Caro bibliopatologo,
mi vergogno un po’ a scriverti questa cosa, ma ho bisogno del tuo aiuto. Sono una lettrice accanita, ma non riesco a leggere niente che sia a tema shoah: non ho mai letto per intero il Diario di Anna Frank, non ho mai letto Se questo è un uomo o La tregua di Primo Levi. Ogni volta che penso ai metri percorsi dai prigionieri nei campi di concentramento, al destino a cui sono andati incontro e a tutta la crudeltà di quel periodo, ho un attacco di pianto. La verità è che non ce la faccio, esattamente come Nanni Moretti in Caos calmo, quando diceva che non aveva il coraggio di guardare le scarpe e gli occhiali conservati ad Auschwitz. Ecco, a me manca il coraggio di affrontare tutto quel dolore. Non ci riesco. Mi sento male. Che posso fare?
–Eleonora
Cara Eleonora,
rispondere alla tua domanda non è facile, e infatti son qui che scrivo e cancello, scrivo e cancello. Come la giro, avverto sempre una nota stonata: o mi sembra di suonare fastidiosamente pedagogico, o inutilmente vibrante, o sospettamente tortuoso. Forse in questo c’è già in nuce una parte della tua risposta: parlando di shoah abbiamo tutti paura di sbagliare, di usare una parola fuori posto, futile, incongrua; sappiamo che ci sono modi appropriati e inappropriati di parlarne, così come di raccontarne la storia e di reagire emotivamente a questi racconti.
Per tante ragioni che non sto qui a ripercorrere, ci siamo abituati a pensare che la via maestra per accostarci alla shoah sia quella dell’immedesimazione: provare per quel poco che è possibile a metterci nei panni dei deportati, sforzarci di sperimentare in modo vicario le loro sofferenze. Le lacrime, quando arrivano, sono il suggello che garantisce l’autenticità di questo itinerario dell’immaginazione. I film, i romanzi, le commemorazioni giornalistiche e perfino alcuni musei, come quello di Washington, sono spesso costruiti con questo criterio implicito. Che genera effetti collaterali piuttosto rivelatori: dai ragazzini che si sentono quasi in colpa se visitando i lager non riescono a piangere (lo racconta Bernhard Schlink nel romanzo A voce alta) ai casi psicoletterari di quelli che si calano così a fondo nella condizione del sopravvissuto da forgiare falsi memoriali.

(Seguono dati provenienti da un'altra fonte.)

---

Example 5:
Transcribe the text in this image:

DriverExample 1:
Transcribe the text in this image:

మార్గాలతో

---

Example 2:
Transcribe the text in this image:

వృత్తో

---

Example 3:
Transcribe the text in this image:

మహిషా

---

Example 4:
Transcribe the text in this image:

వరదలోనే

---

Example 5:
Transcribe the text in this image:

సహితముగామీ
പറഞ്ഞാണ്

Ma la via melodrammatica – e in questo aggettivo, chiariamoci, non c’è nessuna nota di derisione – non è l’unica. Ci sono altri generi, altri stili, altri registri. Ti elenco alla rinfusa un po’ di libri che ti faranno senz’altro pensare e immaginare, ma senza per forza farti piangere.
Prova a leggere, per esempio, Badenheim 1939 di Aharon Appelfeld o W o il ricordo d’infanzia di Georges Perec, dove la shoah è onnipresente ma pressoché invisibile, nascosta com’è dallo schermo del racconto fantastico-allegorico. Oppure Il nazista e il barbiere di Edgar Hilsenrath, La danse de Gengis Cohn di Romain Gary, il dramma I cannibali di George Tabori, tutti libri che potrebbero perfino suscitarti qualche risolino amaro. Se sei disposta a commuoverti e spaventarti – ma come ci si commuove e ci si spaventa per le favole – L’uccello dipinto di Jerzy Kosinski e Il re degli ontani di Michel Tournier potrebbero fare al caso tuo. E per finire, due romanzi recenti che gettano uno sguardo umoristico non già sulla shoah, ma sugli stereotipi (anche melodrammatici) con cui la commemoriamo: Il mio Olocausto di Tova Reich e Olocaustico di Alberto Caviglia.
Se anche con questi ultimi due libri hai un attacco di pianto, beh, sei un caso incurabile.